In Europa wäre so etwas kaum vorstellbar: Eine Richterin, 86 Jahre alt, ist zu einer Art Rockstar geworden, gefeiert vor allem von Jüngeren. Zum einen liegt es an der delikaten Kräftebalance am Supreme Court. Die droht auf Jahre hinaus zu kippen, falls Bader Ginsburg, die Älteste der neun auf Lebenszeit berufenen Juristen, ihre Robe an den Nagel hängt. Fünf eher konservativen Richtern stehen dort vier eher progressiven gegenüber.

Schiede RBG aus, könnte Trump Ersatz benennen. Würde der Senat die Personalie bestätigen, wären es sechs Konservative, die sich in fast jedem Streitfall gegen dann nur noch drei Progressive durchsetzen könnten. Entscheidungen wie die Legalisierung von Schwangerschaftsabbrüchen, 1973 scheinbar ein für alle Male geklärt, oder die 2015 gesetzlich verankerte staatliche Anerkennung gleichgeschlechtlicher Ehen könnten wieder infrage gestellt werden. Die Folge: Das liberale Amerika klammert sich an die Veteranin des Gerichtshofs wie an einen Rettungsring.

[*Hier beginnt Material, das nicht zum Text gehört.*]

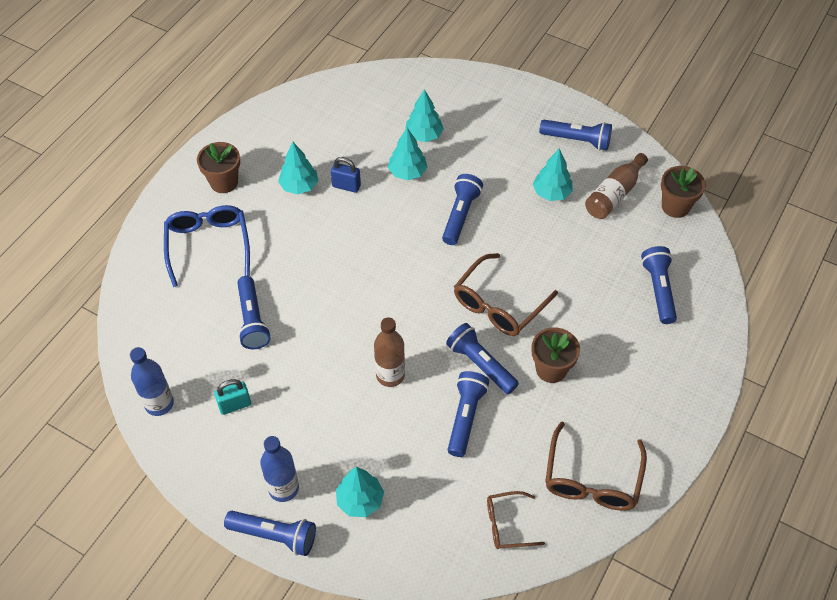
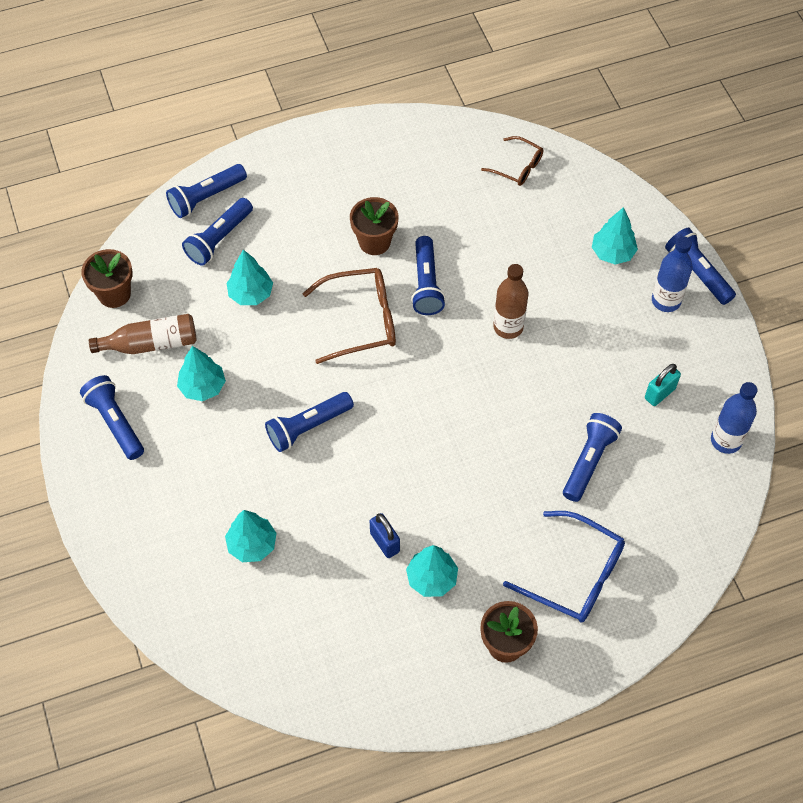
camera: 140 degrees left, 5 degrees up
blue glasses [164,205,250,287] -> blue glasses turned 90 degrees counterclockwise [503,511,625,623]
turquoise padlock [214,379,251,415] -> turquoise padlock turned 60 degrees counterclockwise [645,364,681,406]
turquoise tree [388,128,427,180] -> turquoise tree moved to [227,250,273,305]
blue flashlight [448,371,489,457] -> blue flashlight moved to [166,164,247,218]
brown glasses [545,421,647,511] -> none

Ihr Job hat sie vier Kämpfe gegen den Krebs bestehen lassen

Ruth Bader Ginsburg hat zum vierten Mal in ihrem Leben mit einem Krebsleiden zu kämpfen. Im Sommer diagnostizierten Ärzte einen Tumor in ihrer Bauchspeicheldrüse, woraufhin sie in einem New Yorker Krankenhaus drei Wochen lang bestrahlt wurde. Am Nachmittag des Tages, an dem man sie aus der Klinik entließ, saß sie wieder an ihrem Schreibtisch. „Das Publikum kann sehen: Ich lebe noch“, witzelte sie kurze Zeit später auf einer Buchmesse in der amerikanischen Hauptstadt, wo sich die Ersten noch vor Sonnenaufgang anstellten, um RBG live zu erleben. Ihr Job, sagte sie, habe sie vier Kämpfe gegen den Krebs bestehen lassen. „Statt mich auf meine Schmerzen zu konzentrieren, wusste ich, dass ich Rechtstexte lesen und an Gutachten feilen musste.“

Auch das Arbeitsethos hat dazu beigetragen, ihre Fangemeinde anwachsen zu lassen. Zudem steht sie für Zeiten, in denen Washington zwar auch schon tiefe politische Gräben kannte, in denen der Ton längst nicht so schroff war wie heute. Mit ihrem Kollegen Antonin Scalia, mit dem sie gern in die Oper ging, verband sie eine herzliche Freundschaft, obwohl der 2016 verstorbene Richter für eine stramm rechte Auslegung der Verfassung stand. Der Supreme Court, bürstete sie neulich gegen den Strich der Polarisierung, sei von allen Arbeitsplätzen, die sie aus eigener Erfahrung kenne, derjenige mit der kollegialsten Atmosphäre. Noch so ein Satz, der klang wie aus einer verflossenen Ära.